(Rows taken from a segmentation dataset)
§
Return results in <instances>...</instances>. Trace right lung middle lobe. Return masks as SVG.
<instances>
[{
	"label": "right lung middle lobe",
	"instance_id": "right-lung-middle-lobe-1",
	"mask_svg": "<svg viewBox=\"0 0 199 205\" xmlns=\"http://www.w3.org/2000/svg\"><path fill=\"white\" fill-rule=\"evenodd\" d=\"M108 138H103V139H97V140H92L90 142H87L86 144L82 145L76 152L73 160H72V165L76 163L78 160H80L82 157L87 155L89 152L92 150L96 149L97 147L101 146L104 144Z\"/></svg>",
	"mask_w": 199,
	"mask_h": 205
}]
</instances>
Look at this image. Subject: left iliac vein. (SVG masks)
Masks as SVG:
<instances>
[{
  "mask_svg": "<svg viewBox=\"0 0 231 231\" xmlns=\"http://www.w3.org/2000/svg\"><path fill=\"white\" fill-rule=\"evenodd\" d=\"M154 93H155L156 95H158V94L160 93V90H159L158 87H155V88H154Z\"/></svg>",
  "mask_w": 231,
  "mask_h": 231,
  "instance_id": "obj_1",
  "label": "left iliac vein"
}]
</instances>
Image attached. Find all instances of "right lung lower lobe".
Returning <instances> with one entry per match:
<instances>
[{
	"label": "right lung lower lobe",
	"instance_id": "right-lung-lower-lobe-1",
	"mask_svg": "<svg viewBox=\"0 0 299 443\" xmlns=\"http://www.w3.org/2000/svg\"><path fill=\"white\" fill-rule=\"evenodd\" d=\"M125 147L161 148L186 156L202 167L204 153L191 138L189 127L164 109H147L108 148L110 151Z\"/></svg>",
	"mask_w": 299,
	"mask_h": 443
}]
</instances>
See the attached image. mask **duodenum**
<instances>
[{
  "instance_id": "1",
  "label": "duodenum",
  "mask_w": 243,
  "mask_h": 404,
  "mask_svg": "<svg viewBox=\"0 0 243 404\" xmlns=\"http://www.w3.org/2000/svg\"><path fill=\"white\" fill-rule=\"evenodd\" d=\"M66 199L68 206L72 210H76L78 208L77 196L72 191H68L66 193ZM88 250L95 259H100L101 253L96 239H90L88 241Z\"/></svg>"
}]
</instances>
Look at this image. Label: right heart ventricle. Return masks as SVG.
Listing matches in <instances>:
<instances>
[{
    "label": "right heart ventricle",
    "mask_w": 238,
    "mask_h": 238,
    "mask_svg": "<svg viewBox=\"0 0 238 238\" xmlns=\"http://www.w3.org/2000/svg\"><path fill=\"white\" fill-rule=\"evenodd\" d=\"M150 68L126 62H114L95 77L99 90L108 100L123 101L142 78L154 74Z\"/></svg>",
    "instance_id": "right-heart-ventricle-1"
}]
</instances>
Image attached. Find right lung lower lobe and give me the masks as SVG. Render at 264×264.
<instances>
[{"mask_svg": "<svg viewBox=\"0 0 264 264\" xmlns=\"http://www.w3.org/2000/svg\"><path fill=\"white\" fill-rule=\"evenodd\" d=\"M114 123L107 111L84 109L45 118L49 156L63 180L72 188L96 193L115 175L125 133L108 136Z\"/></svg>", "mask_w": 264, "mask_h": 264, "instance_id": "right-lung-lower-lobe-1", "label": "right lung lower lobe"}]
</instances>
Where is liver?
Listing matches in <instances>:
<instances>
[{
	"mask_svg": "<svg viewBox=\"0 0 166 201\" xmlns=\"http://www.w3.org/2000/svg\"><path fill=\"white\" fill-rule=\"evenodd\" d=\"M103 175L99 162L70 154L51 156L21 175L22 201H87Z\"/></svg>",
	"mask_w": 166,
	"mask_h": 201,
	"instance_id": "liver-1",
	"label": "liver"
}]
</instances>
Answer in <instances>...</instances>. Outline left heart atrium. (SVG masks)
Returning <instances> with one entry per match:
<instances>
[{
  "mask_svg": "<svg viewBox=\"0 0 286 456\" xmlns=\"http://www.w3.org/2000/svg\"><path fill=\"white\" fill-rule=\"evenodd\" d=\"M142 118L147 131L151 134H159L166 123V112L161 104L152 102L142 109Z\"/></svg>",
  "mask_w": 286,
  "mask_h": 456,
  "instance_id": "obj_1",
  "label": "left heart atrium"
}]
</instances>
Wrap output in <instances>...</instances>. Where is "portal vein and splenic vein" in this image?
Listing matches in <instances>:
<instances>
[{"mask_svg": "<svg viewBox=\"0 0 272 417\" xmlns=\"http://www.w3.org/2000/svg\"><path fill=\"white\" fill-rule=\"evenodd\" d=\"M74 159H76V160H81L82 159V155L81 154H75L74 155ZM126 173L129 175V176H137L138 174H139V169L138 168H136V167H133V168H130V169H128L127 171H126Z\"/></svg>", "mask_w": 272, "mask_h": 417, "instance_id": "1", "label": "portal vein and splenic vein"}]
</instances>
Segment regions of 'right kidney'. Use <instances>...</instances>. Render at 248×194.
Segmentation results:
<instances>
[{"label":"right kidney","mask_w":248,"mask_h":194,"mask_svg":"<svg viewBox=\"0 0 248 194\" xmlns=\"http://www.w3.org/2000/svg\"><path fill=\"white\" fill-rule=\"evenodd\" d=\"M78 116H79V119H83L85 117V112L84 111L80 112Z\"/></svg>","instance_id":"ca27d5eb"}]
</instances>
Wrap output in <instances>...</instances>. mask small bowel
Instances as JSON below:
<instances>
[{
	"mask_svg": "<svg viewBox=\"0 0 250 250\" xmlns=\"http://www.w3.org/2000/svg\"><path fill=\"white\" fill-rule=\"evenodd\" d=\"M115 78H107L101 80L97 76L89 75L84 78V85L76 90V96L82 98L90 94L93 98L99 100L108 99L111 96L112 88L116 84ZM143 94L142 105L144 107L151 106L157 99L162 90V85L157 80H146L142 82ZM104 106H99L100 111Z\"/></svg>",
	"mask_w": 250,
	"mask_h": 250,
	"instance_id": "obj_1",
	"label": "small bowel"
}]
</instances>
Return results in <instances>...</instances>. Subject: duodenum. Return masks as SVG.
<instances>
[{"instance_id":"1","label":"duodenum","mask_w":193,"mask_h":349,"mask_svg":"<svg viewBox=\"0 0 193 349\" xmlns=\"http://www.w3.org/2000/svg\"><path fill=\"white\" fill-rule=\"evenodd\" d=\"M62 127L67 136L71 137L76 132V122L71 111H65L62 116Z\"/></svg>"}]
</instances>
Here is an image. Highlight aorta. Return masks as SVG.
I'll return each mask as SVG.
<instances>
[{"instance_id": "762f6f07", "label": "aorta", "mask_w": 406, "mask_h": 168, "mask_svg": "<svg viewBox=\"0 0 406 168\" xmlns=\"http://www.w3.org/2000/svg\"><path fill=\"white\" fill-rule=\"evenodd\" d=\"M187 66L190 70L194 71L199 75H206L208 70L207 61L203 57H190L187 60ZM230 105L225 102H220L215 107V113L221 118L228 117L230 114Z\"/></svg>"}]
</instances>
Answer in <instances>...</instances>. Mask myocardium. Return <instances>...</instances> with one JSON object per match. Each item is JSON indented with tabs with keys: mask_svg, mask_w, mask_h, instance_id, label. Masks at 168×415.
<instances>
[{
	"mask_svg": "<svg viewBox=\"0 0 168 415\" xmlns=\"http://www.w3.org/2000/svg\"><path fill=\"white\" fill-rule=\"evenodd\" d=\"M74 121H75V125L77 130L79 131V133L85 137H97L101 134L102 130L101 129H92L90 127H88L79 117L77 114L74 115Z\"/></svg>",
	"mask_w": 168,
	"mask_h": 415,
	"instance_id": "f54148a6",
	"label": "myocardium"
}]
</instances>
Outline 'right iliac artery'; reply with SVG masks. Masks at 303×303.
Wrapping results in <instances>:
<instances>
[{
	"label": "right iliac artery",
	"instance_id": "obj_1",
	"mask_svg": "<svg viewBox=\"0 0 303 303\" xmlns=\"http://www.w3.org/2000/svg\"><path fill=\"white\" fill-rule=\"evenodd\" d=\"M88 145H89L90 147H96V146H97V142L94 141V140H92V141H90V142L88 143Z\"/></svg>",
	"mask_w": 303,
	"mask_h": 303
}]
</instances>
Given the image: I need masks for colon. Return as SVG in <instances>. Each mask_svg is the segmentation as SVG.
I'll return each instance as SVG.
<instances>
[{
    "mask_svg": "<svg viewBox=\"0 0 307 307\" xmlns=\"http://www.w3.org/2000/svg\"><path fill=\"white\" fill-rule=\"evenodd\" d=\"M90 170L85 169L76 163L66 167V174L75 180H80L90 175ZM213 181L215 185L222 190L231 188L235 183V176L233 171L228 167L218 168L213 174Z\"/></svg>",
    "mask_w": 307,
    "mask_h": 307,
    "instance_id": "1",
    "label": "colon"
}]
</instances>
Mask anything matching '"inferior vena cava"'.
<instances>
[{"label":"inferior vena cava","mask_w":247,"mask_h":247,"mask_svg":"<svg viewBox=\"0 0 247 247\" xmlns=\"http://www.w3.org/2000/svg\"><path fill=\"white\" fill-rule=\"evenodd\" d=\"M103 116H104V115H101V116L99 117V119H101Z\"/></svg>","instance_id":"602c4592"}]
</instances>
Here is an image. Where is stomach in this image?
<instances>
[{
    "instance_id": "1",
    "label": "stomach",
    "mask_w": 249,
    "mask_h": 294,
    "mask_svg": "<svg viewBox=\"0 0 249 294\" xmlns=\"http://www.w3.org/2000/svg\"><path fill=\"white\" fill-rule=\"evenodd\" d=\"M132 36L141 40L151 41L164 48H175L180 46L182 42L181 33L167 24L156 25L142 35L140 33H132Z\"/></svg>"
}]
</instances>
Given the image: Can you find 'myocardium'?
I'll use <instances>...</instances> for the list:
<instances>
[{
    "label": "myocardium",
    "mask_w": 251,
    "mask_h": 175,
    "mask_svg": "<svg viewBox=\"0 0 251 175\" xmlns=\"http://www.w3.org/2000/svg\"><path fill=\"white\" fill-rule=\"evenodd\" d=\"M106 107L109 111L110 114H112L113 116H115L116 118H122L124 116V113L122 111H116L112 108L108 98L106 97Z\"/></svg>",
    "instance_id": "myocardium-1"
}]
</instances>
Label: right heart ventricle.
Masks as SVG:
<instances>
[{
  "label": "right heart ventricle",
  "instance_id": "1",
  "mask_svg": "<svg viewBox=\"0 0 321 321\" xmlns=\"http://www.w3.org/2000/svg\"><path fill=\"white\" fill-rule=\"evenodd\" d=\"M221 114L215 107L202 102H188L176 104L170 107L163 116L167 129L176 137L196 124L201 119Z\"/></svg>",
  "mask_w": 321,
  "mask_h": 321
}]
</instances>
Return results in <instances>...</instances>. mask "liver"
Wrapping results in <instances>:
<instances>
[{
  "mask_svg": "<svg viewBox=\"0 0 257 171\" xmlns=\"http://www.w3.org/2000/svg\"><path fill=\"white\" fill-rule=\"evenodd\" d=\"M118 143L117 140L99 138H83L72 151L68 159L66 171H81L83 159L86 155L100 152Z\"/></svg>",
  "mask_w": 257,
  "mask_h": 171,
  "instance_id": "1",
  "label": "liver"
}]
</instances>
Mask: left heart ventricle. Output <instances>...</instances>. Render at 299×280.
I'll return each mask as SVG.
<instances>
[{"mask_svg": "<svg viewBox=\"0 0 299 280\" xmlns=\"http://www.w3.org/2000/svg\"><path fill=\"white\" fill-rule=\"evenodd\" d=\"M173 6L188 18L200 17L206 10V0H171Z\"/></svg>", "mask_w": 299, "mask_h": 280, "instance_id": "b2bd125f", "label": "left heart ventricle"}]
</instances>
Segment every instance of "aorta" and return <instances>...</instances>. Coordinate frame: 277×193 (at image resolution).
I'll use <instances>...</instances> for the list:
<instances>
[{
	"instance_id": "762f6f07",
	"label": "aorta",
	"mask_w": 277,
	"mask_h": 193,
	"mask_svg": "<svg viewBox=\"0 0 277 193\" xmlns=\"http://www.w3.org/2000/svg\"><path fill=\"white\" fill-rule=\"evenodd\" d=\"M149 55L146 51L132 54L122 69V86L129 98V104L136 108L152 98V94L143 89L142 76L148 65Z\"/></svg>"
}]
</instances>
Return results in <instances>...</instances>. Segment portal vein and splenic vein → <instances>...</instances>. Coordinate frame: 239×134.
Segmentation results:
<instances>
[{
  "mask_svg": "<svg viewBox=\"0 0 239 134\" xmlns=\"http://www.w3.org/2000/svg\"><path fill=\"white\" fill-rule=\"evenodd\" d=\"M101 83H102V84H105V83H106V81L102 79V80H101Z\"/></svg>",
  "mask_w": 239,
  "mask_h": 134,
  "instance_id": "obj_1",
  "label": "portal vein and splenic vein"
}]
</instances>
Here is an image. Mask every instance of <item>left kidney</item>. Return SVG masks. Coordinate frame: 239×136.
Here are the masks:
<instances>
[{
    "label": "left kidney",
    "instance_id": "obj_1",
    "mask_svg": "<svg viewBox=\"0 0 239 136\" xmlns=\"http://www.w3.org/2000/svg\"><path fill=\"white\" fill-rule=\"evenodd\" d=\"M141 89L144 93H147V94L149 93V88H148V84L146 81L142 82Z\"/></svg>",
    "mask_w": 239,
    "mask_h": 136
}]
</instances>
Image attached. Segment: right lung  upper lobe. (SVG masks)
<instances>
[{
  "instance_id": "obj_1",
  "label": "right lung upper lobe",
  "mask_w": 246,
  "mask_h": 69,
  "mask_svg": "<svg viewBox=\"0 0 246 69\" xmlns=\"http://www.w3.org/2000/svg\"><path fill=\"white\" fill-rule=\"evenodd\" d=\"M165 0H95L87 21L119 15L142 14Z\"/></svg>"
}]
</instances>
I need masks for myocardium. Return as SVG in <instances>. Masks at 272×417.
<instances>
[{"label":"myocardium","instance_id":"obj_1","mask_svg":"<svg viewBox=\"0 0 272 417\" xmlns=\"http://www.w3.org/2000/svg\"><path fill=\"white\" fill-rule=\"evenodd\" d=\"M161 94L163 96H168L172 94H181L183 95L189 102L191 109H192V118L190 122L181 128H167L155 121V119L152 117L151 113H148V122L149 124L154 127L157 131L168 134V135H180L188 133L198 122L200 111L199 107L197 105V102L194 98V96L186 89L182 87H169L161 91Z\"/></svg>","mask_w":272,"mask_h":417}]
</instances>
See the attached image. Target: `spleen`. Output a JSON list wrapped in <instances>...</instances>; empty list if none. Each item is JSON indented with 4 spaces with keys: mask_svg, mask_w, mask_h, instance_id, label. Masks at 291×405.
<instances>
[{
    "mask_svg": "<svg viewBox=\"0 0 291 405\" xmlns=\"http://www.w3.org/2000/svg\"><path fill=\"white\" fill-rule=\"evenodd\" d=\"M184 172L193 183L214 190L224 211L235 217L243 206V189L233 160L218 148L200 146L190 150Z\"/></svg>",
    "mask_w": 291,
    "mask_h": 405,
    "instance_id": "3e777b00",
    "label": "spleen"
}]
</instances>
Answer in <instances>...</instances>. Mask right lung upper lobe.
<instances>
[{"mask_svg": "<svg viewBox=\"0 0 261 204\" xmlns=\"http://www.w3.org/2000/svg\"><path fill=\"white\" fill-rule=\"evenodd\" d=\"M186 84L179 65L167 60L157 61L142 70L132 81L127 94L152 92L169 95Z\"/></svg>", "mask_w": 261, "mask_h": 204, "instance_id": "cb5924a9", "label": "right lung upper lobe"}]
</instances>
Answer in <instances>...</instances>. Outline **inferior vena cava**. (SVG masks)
§
### Task requirements:
Copy out the material unchanged, starting at the line that contains "Answer in <instances>...</instances>. Mask right" and continuing through the end of the material.

### Full answer:
Answer in <instances>...</instances>. Mask right lung upper lobe.
<instances>
[{"mask_svg": "<svg viewBox=\"0 0 261 204\" xmlns=\"http://www.w3.org/2000/svg\"><path fill=\"white\" fill-rule=\"evenodd\" d=\"M186 84L179 65L167 60L157 61L142 70L132 81L127 94L152 92L169 95Z\"/></svg>", "mask_w": 261, "mask_h": 204, "instance_id": "cb5924a9", "label": "right lung upper lobe"}]
</instances>
Answer in <instances>...</instances>. Outline **inferior vena cava**. (SVG masks)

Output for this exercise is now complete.